▼▼▼

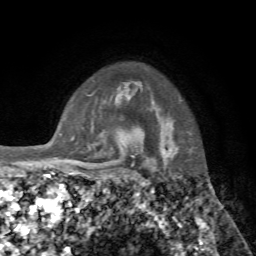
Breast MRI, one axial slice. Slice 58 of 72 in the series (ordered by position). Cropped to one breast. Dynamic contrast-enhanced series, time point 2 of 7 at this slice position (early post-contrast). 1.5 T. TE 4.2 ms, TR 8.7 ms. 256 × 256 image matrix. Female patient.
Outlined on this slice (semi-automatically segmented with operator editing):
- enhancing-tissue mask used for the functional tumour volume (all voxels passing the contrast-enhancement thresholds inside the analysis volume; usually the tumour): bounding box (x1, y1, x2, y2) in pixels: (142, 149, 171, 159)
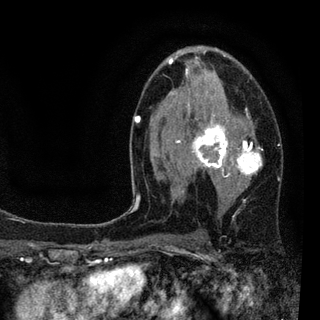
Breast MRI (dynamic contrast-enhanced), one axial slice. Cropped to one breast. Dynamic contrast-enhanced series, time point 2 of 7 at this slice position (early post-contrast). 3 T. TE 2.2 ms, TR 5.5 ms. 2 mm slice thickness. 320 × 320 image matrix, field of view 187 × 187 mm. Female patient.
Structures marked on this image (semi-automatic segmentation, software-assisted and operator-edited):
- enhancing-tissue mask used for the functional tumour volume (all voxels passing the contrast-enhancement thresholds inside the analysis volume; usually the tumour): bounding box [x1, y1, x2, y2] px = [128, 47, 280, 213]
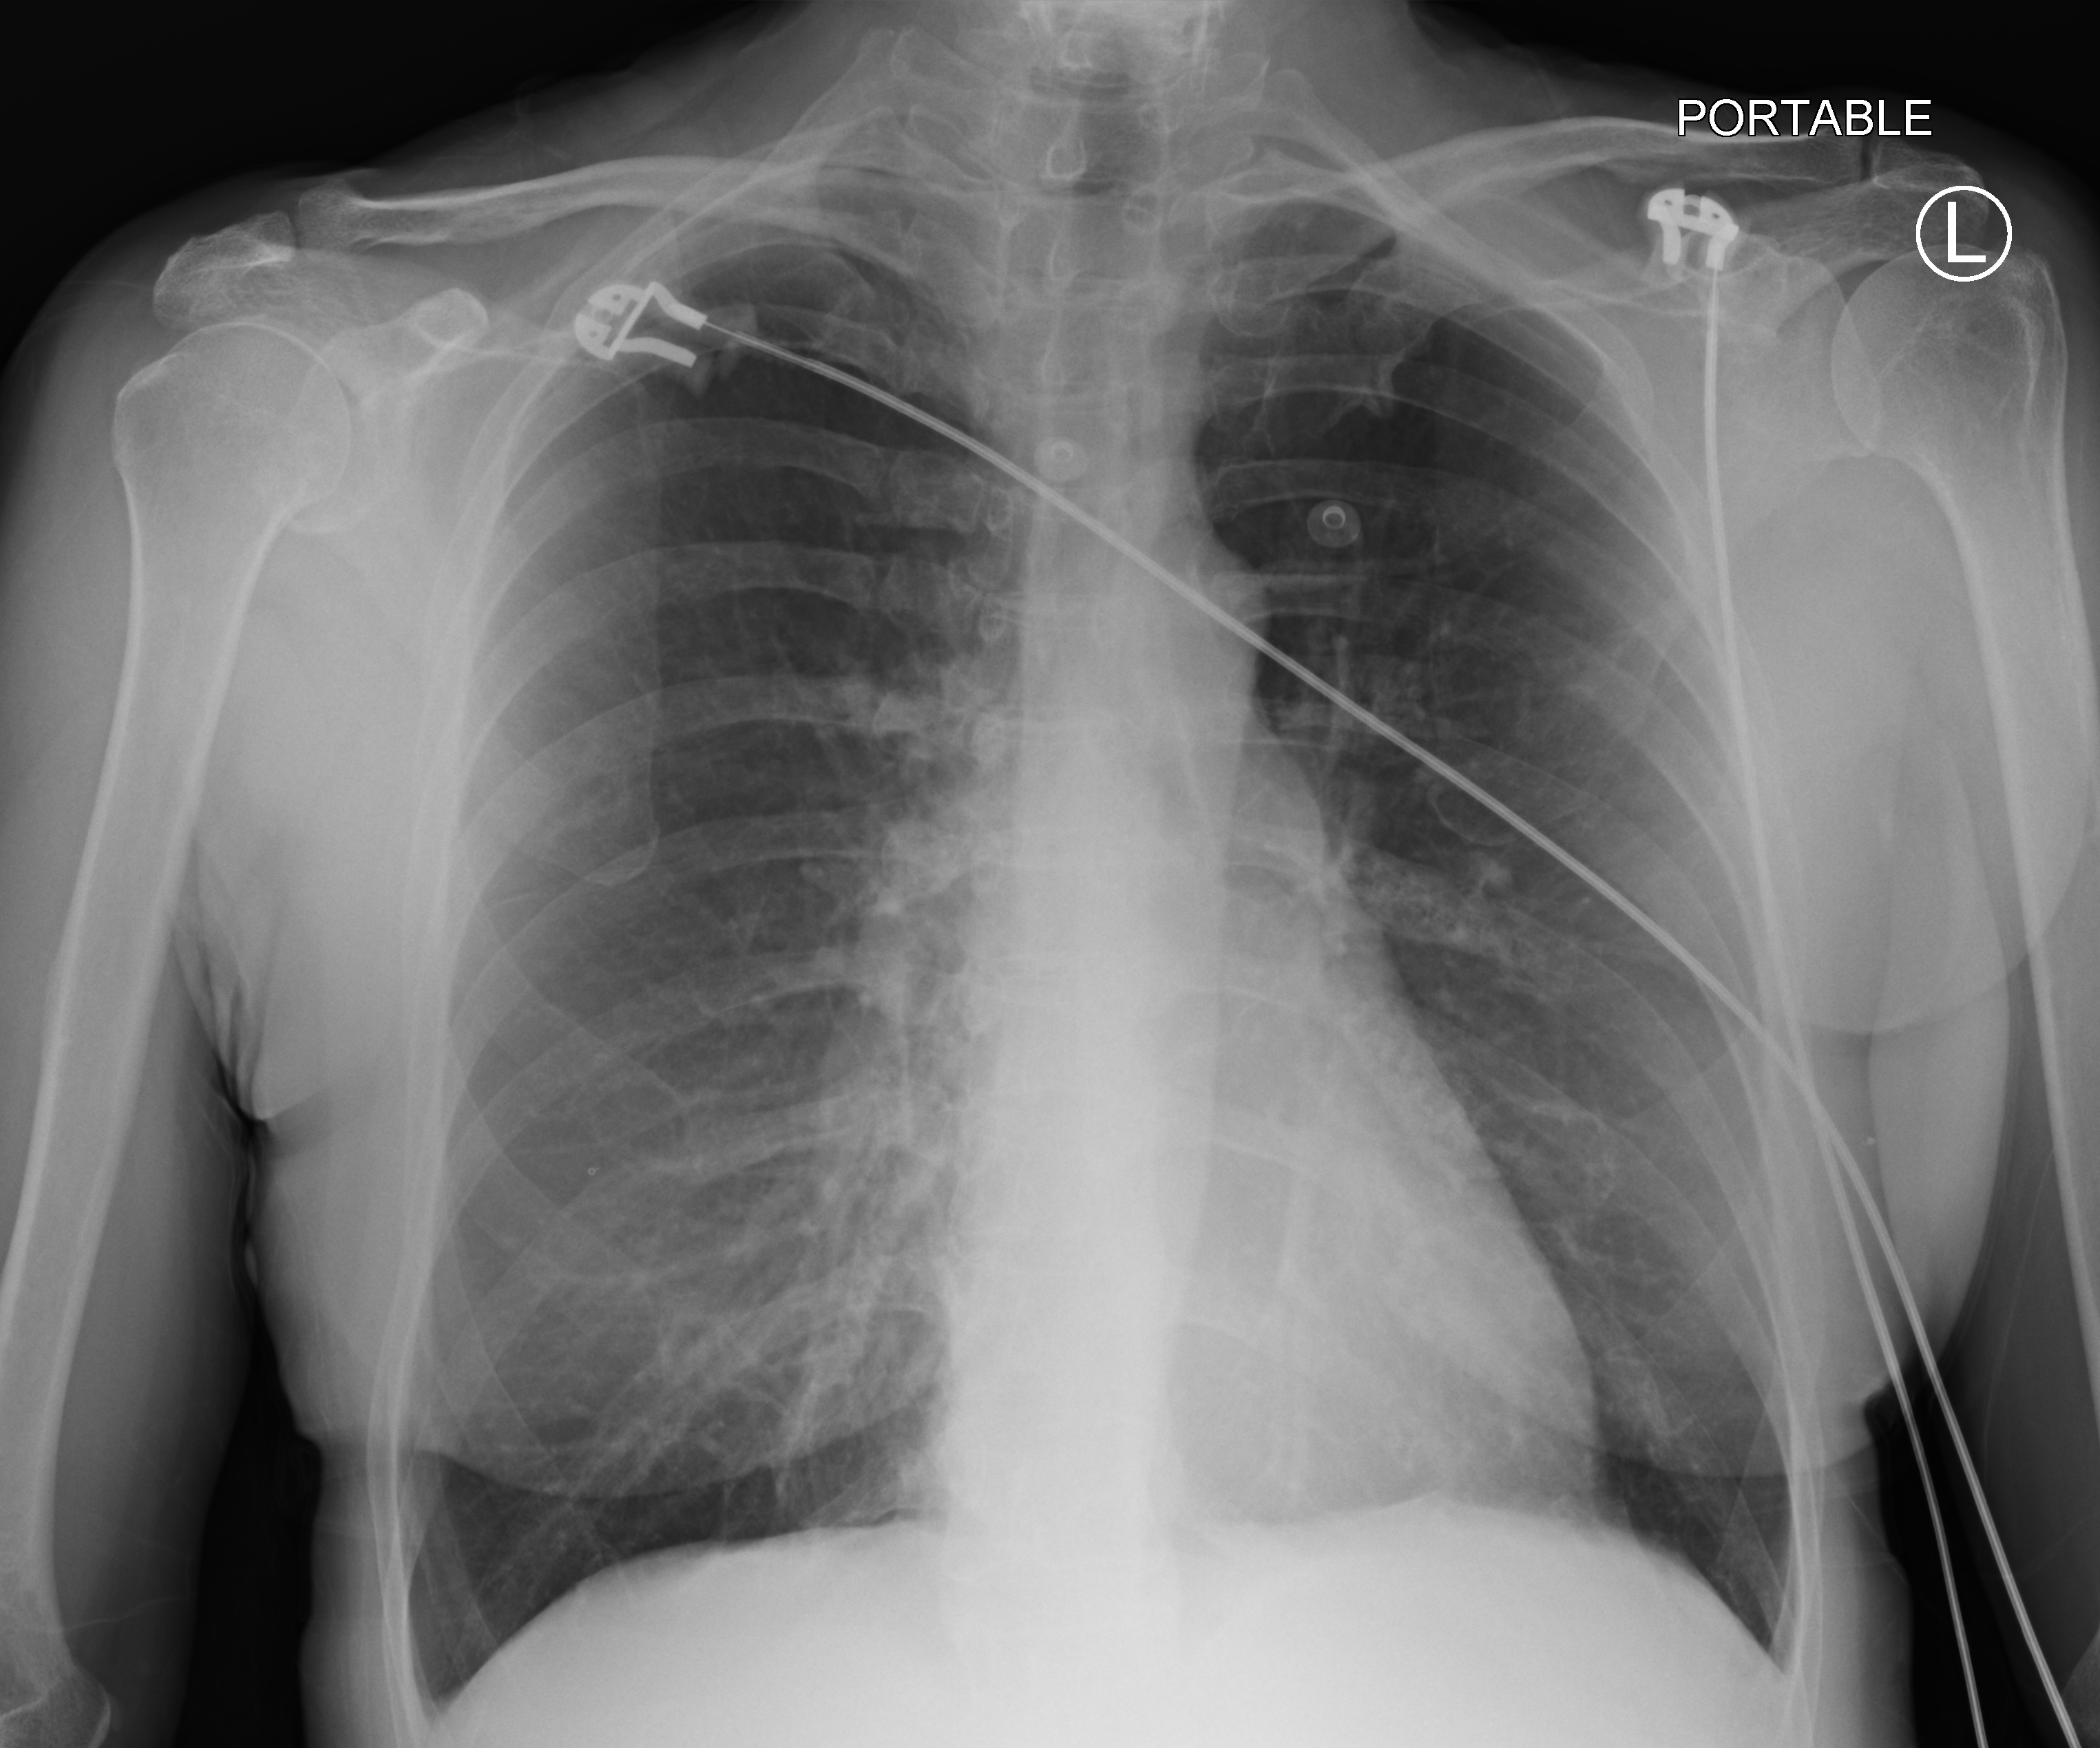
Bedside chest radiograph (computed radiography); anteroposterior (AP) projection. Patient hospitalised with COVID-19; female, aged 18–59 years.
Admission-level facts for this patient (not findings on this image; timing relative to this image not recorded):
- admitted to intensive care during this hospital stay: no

▲▲▲
▼▼▼

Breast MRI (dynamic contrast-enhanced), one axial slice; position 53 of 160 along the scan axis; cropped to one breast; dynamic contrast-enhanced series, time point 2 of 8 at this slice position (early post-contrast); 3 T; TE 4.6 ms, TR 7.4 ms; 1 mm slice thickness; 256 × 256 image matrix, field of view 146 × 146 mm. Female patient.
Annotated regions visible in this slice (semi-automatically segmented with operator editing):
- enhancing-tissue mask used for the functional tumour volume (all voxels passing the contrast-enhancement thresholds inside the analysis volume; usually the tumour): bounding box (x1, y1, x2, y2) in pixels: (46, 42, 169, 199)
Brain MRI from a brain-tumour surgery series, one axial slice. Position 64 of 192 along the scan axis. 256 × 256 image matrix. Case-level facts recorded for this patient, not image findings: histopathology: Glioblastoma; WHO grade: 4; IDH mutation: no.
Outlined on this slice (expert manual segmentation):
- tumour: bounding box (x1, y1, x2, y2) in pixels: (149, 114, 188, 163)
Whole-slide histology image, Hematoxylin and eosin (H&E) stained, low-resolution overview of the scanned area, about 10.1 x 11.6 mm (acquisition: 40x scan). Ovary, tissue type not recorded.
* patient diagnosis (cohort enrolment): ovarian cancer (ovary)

▲▲▲
▼▼▼

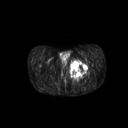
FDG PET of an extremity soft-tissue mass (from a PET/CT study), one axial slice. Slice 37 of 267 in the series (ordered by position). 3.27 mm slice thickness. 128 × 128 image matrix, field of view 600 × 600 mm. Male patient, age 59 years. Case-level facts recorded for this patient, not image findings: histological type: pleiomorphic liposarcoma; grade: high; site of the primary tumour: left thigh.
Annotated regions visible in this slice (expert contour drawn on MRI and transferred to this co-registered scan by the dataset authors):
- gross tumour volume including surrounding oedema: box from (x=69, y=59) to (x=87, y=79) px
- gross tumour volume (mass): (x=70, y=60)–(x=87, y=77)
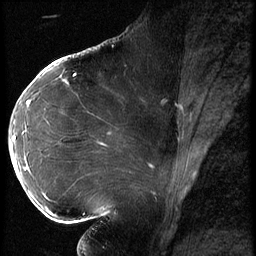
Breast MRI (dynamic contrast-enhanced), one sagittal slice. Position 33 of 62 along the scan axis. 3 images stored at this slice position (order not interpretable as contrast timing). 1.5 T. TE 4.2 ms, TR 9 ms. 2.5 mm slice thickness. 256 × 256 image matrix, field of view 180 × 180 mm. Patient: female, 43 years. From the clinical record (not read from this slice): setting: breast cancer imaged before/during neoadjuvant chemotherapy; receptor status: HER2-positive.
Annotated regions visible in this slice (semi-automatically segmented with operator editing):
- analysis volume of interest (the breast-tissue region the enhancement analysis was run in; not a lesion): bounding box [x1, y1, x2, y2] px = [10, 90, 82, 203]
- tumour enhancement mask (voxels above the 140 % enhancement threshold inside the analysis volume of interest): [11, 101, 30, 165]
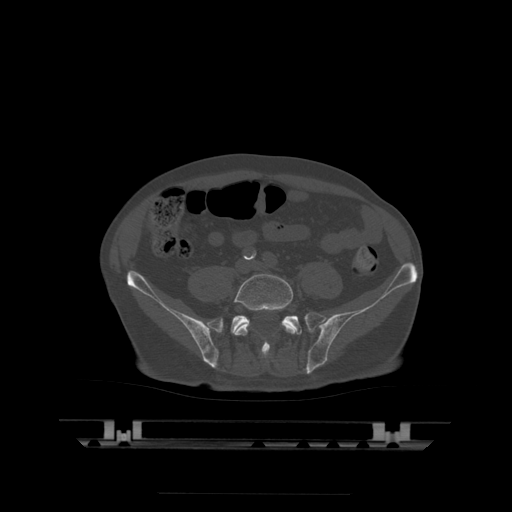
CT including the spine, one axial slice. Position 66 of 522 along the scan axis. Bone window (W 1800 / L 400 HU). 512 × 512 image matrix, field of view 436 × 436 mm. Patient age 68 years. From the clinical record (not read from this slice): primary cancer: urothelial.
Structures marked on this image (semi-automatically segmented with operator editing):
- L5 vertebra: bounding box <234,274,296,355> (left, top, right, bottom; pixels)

▲▲▲

▶ [Your goal]:
The job is to copy each line from the material above that holds the word "semi".

▶ [Result]:
Outlined on this slice (semi-automatically segmented with operator editing):
Structures marked on this image (semi-automatic segmentation, software-assisted and operator-edited):
Annotated regions visible in this slice (semi-automatically segmented with operator editing):
Annotated regions visible in this slice (semi-automatically segmented with operator editing):
Structures marked on this image (semi-automatically segmented with operator editing):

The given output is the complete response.